2006 HSR&D National Meeting Abstract
1050 — The Cost-Utility of a Home-Telehealth Program for Veterans with Diabetes
Chumbler NR (VA HSR&D/RR&D Rehabilitation Outcomes Research Center)
Vogel WB (VA HSR&D/RR&D Rehabilitation Outcomes Research Center)
Barnett TE (VA HSR&D/RR&D Rehabilitation Outcomes Research Center)
Beyth RJ (VA HSR&D/RR&D Rehabilitation Outcomes Research Center)
To determine whether a care coordination/home-telehealth (CCHT) program for frail, community-dwelling veterans with diabetes is cost-effective.
The CCHT program, implemented at 4 VAMC sites in a single VISN, targeted veterans with diabetes who were at high risk for expensive, multiple inpatient and outpatient visits (including VA emergency department visits). Veterans with diabetes were included if they had 2 or more VA hospitalizations or VA ED visits in the 12 months preceding enrollment. They also needed to be non-institutionalized and have access to telephone service. The CCHT program consisted of a care coordinator who employed disease management principles through the care continuum, managed treatment, and provided the veteran with self-management skills to avert potentially costly service visits (e.g., hospitalizations). The predominant form of home-telehealth technology used at each site was a home messaging device that plugged into the patient’s phone. The veterans used this device daily to answer questions about their diabetes care. We used the SF-36V questionnaire at baseline and 12-month follow-up and have valid data for 370 enrollees. We calculated a quality of life utility score to assess the change in health status during the year of the program. We also calculated the change in cost for the participants. The net benefit was calculated using cost-effectiveness threshold measures of $50,000 and $100,000 per quality-adjusted life year.
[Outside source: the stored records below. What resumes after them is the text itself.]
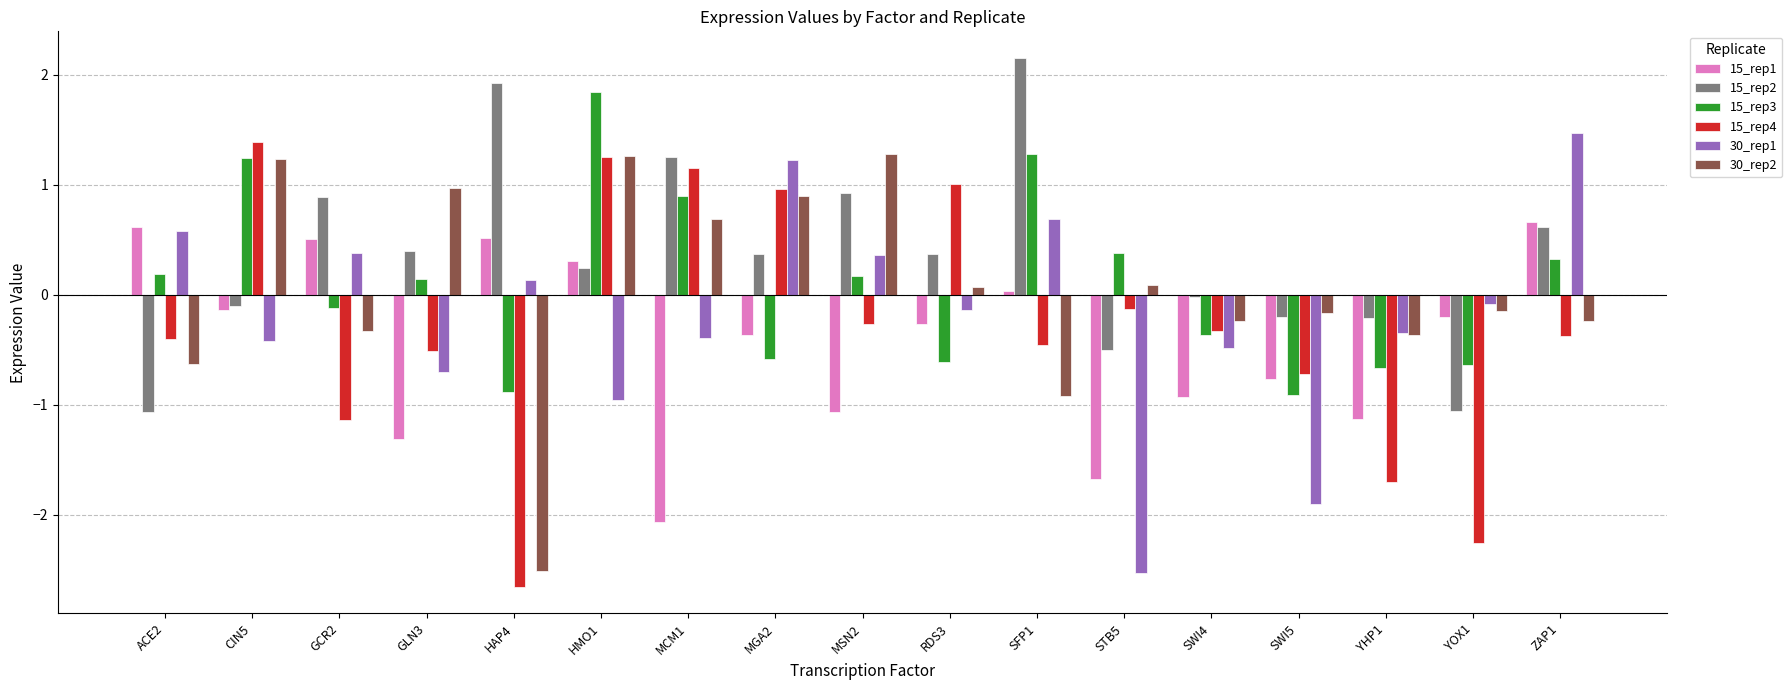

Is the value of 30_rep1 at RDS3 greater than the value of 15_rep2 at YHP1?

Yes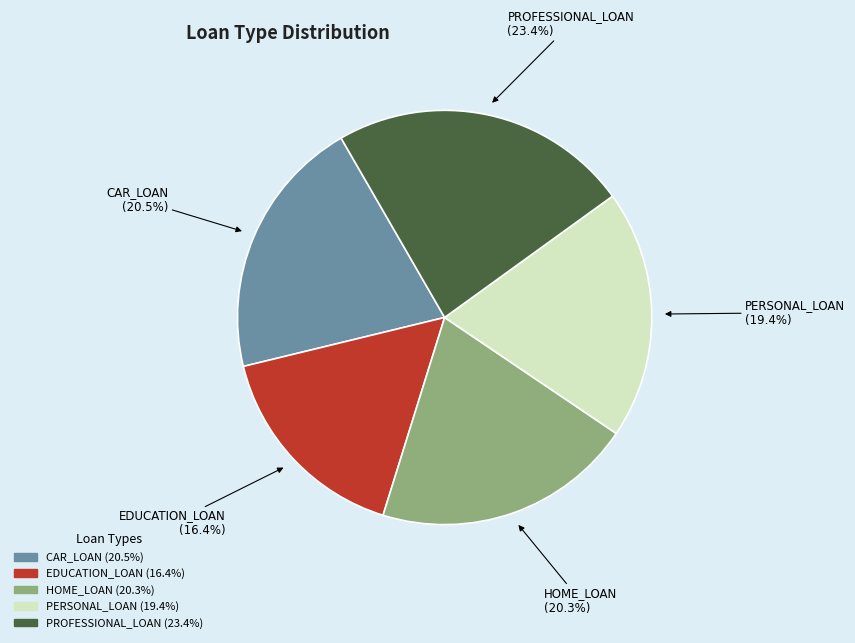

What is the ratio of the value at PERSONAL_LOAN (19.4%) to the value at EDUCATION_LOAN (16.4%)?

1.2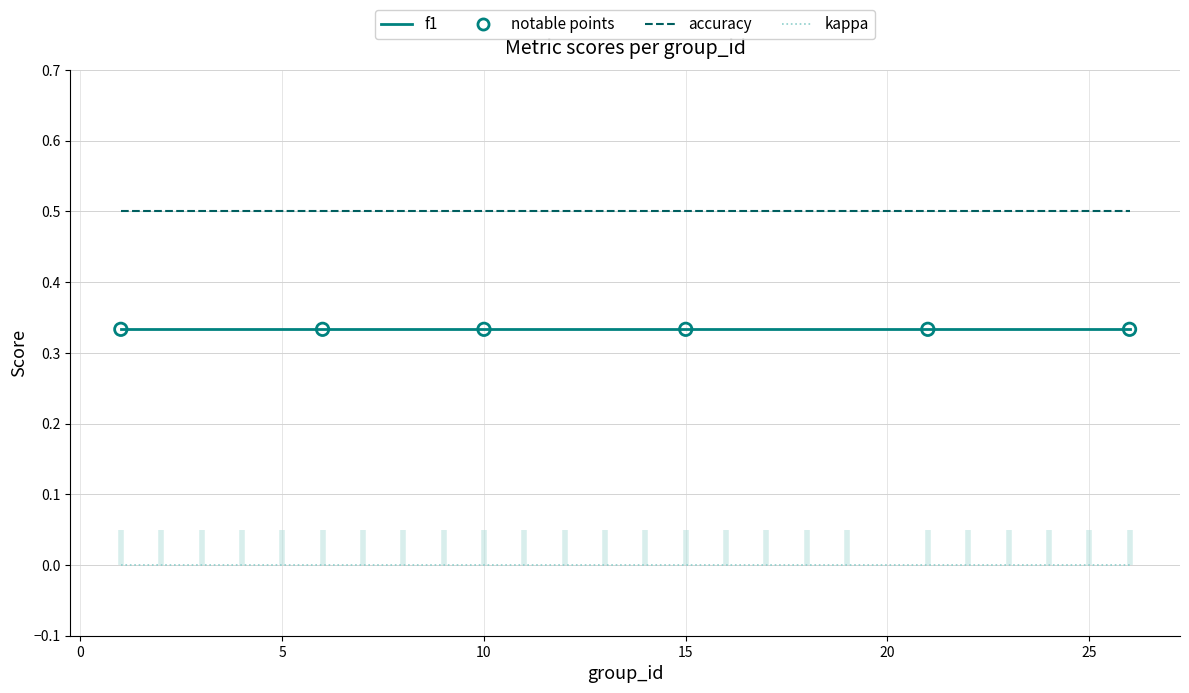

Which series has the largest total across all categories?

accuracy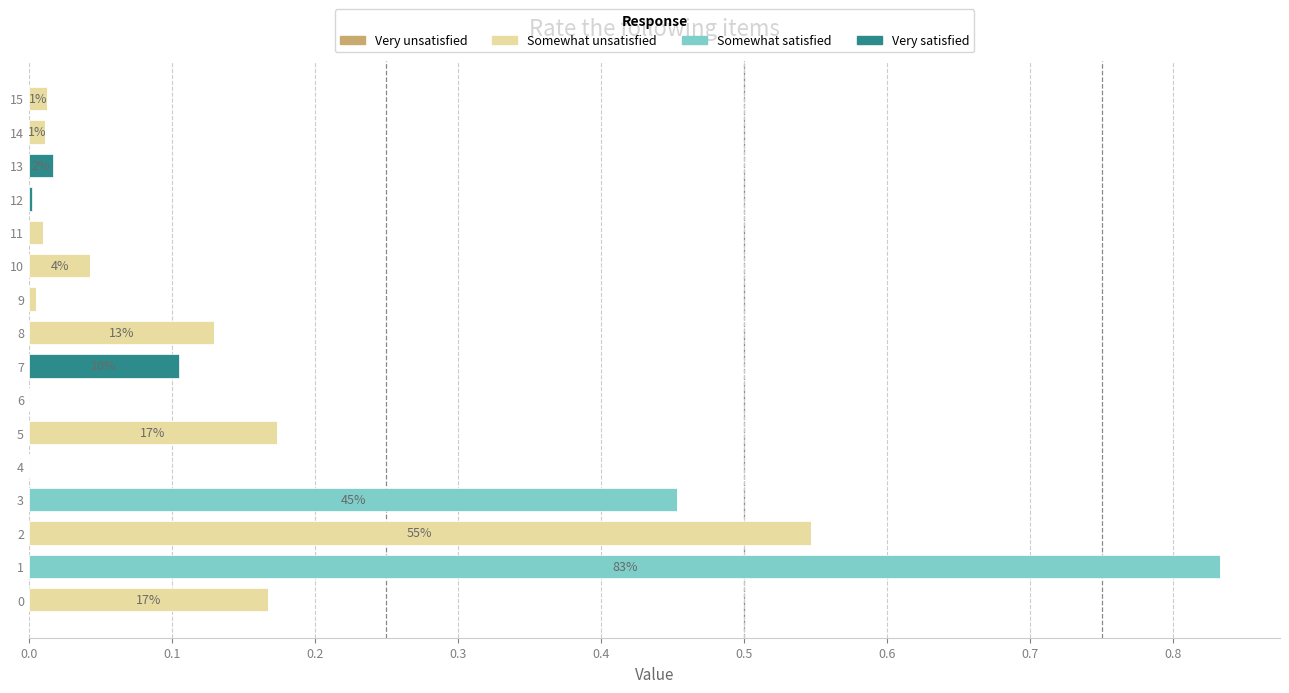

How many series are shown in this chart?

3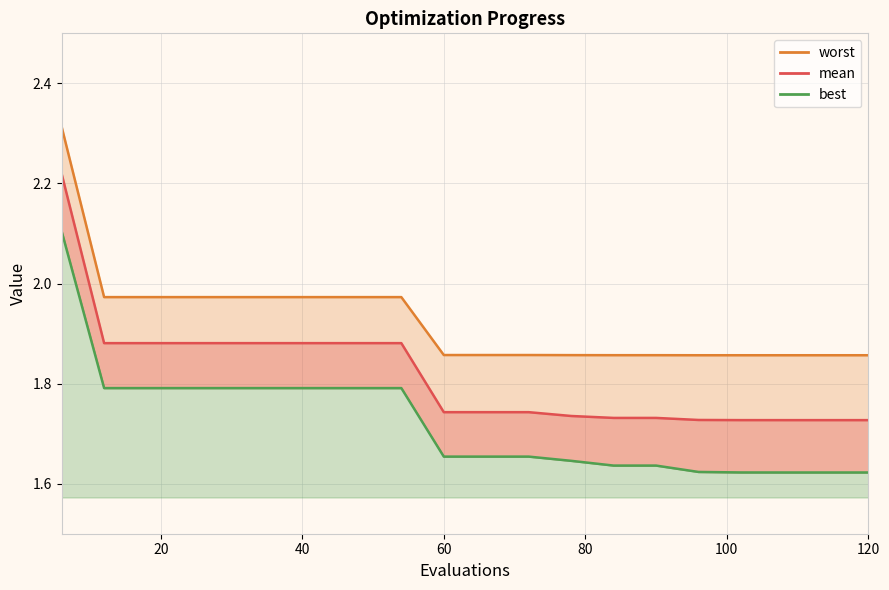

What is the maximum value for worst_line?

2.3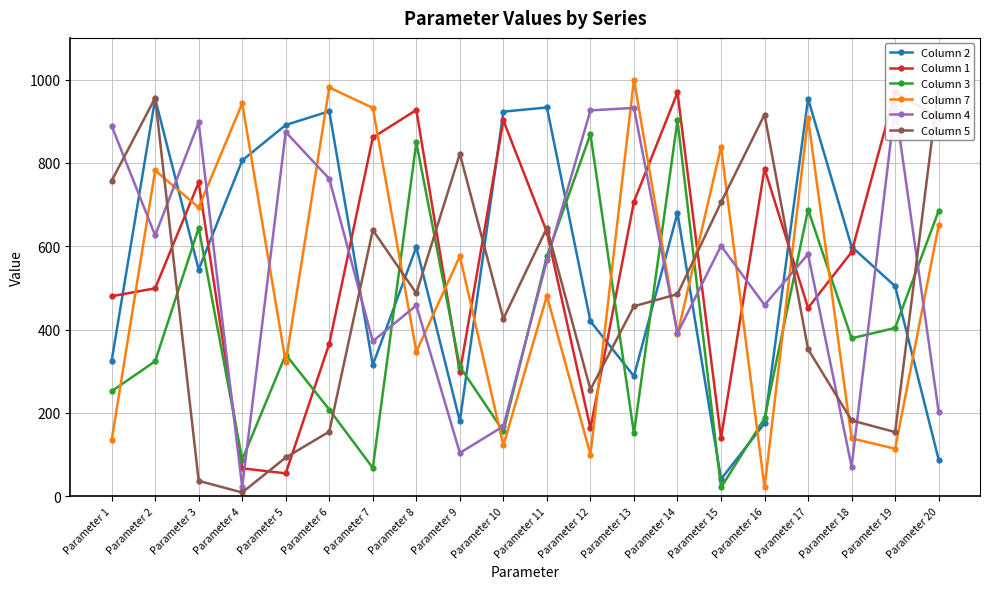

True or false: Column 1 has more than 0 interior local peaks.

True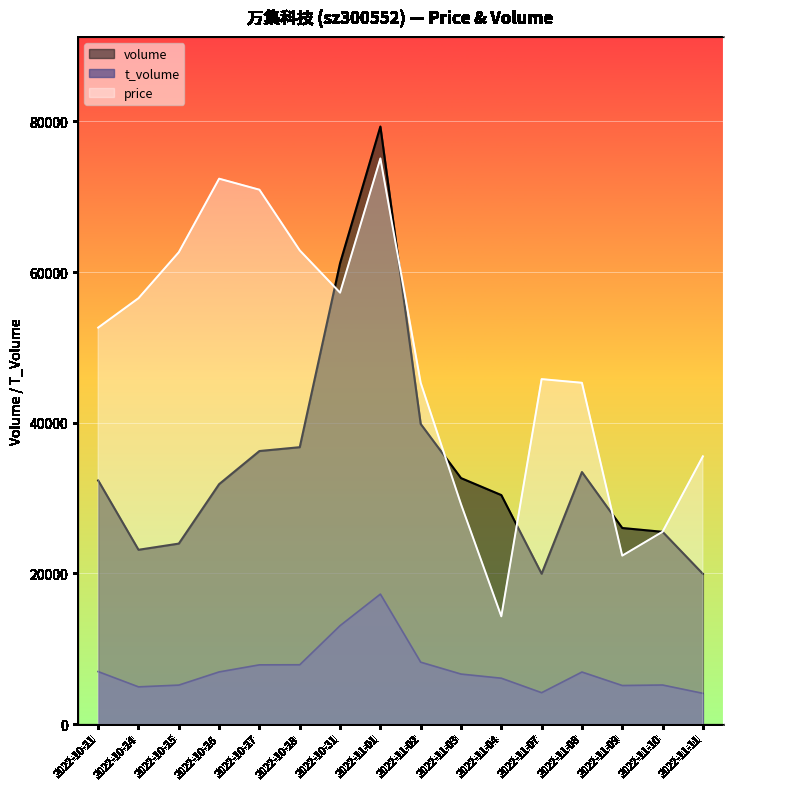

True or false: t_volume and price cross at least once.

False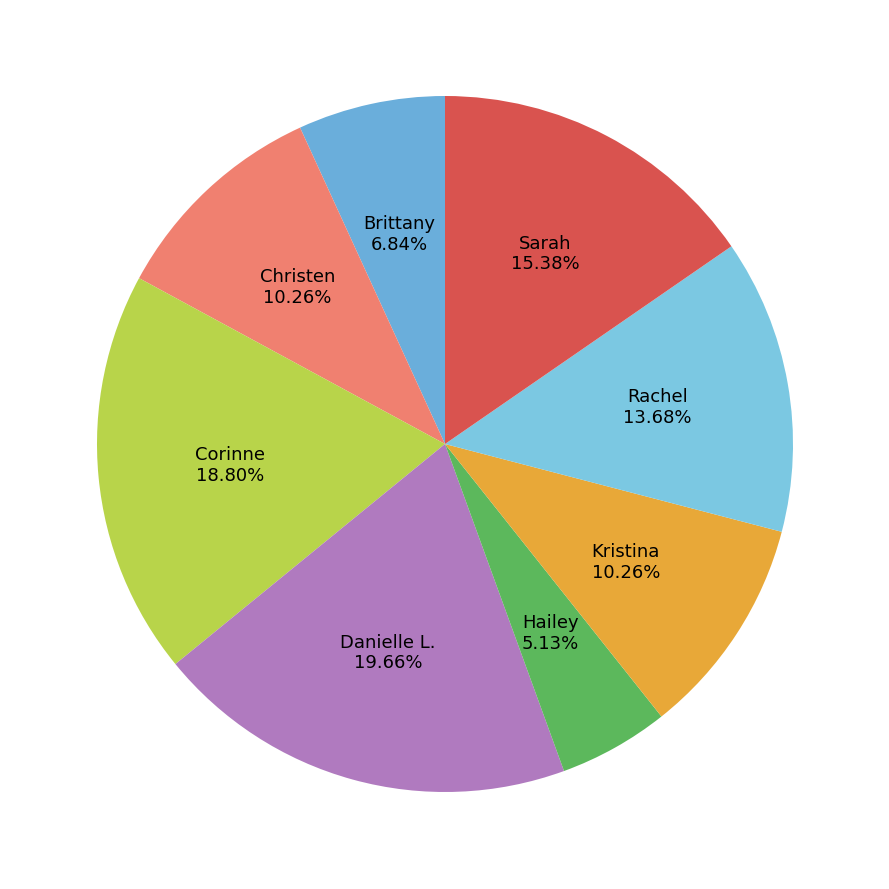

True or false: Rachel accounts for 7% of the total.

False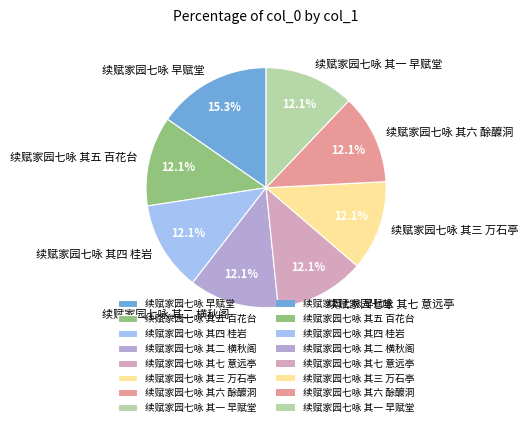

Is it true that 续赋家园七咏 其三 万石亭 is 12% of the pie?

True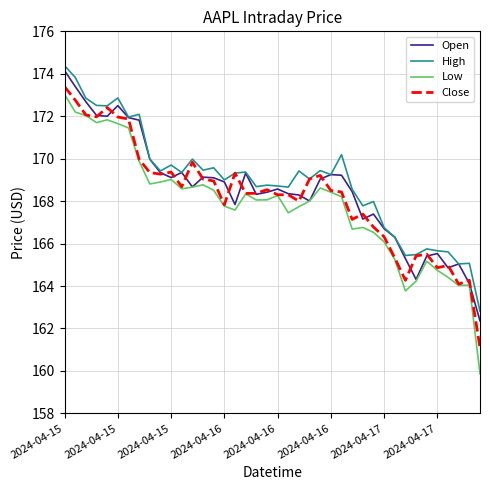

Which series has the widest spread of values?

Low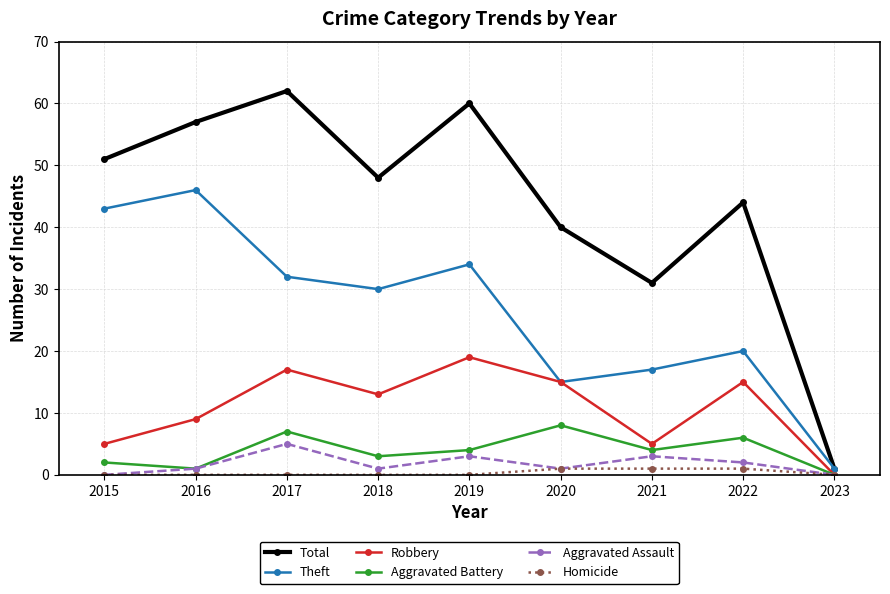

What is the approximate value of Robbery at 2017?

17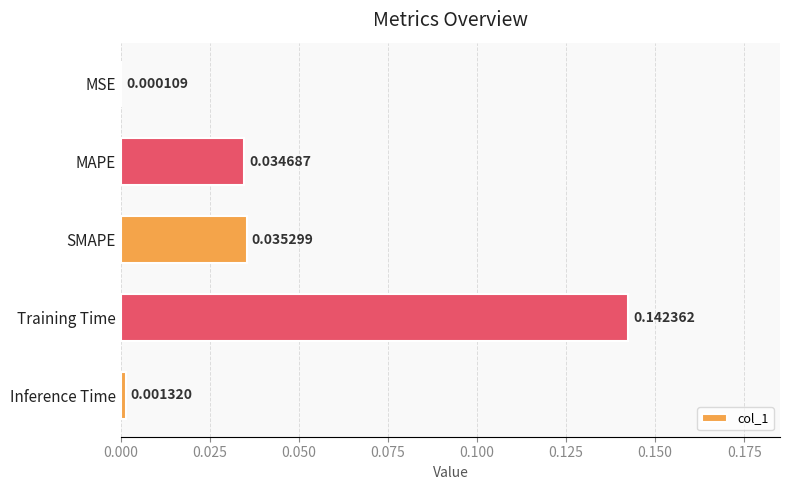

At which category does the chart reach its peak across all series?

Training Time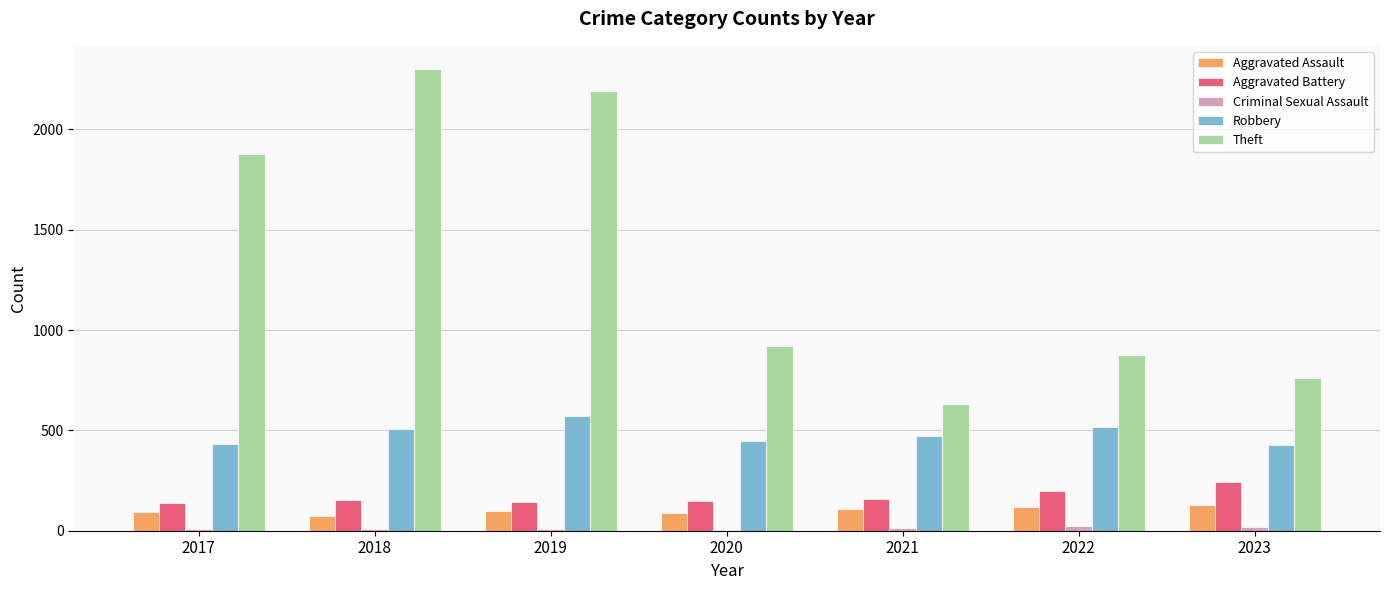

The Robbery series shows 310 at 2018. True or false?

False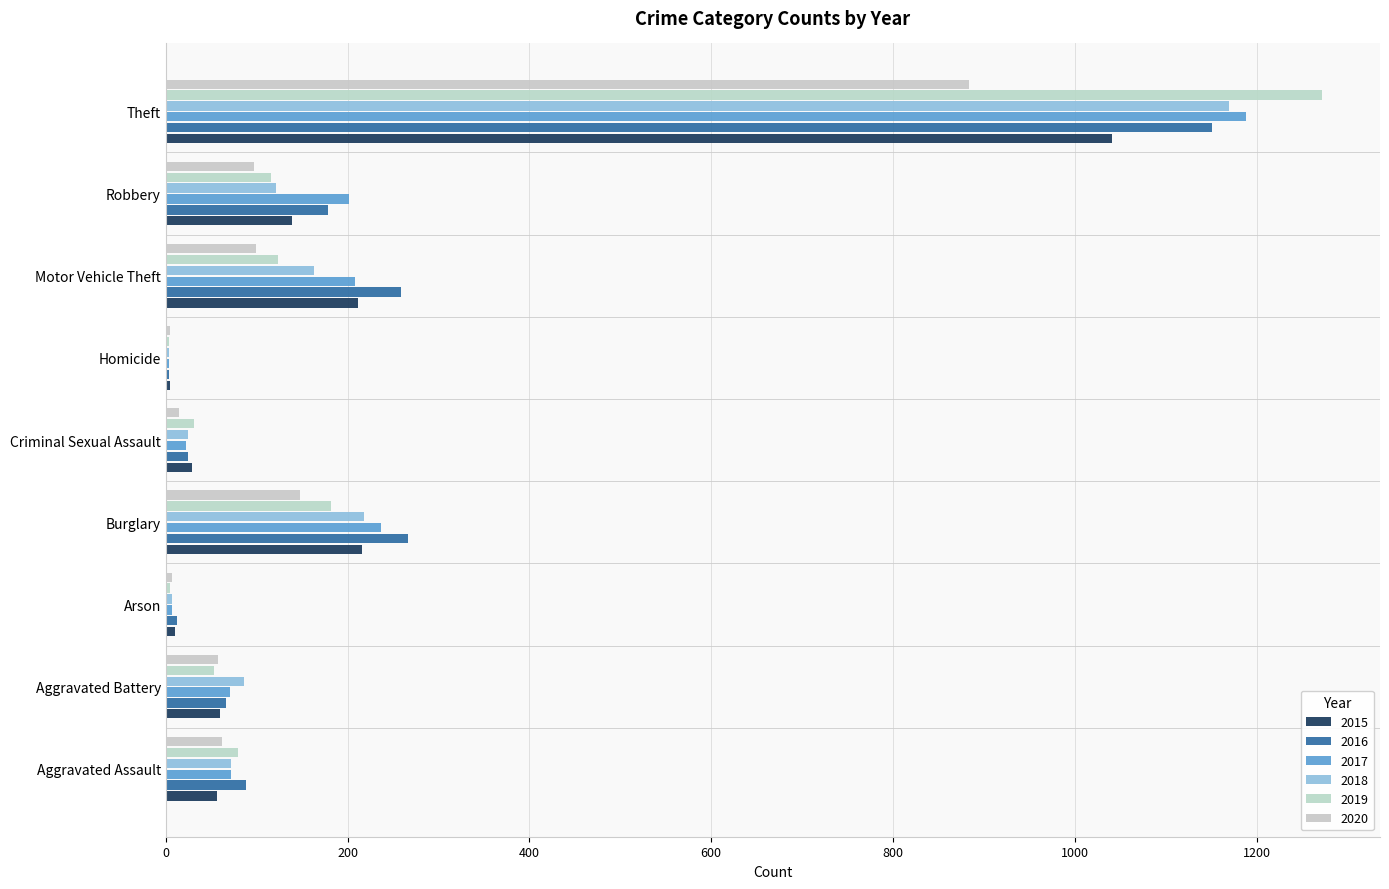

What is the spread (max minus min) of values at Aggravated Battery?

33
Overall, the program was not cost-effective for the entire population of enrolled veterans with diabetes (mean = $-4702 ($50,000) and $-4115 ($100,000)). However, the program was cost-effective for 33% (N=123) of the respondents. We found that both VAMC program site and patient race predicted the cost-effectiveness for respondents. Age, marital status, disability, and chronic diseases (e.g. CHF, depression, etc.) were not correlated with cost-effectiveness.
Although the program was not deemed cost-effective for the entire sample, it was cost-effective for a substantial number of participants which suggests the program could be targeted differently in future implementations to achieve overall cost-effectiveness.
With better targeting of enrollment, this VA CCHT intervention can achieve overall cost-effectiveness, thereby helping justify the VA’s expanding investment in home-telehealth technology through improving the health of veterans while controlling costs.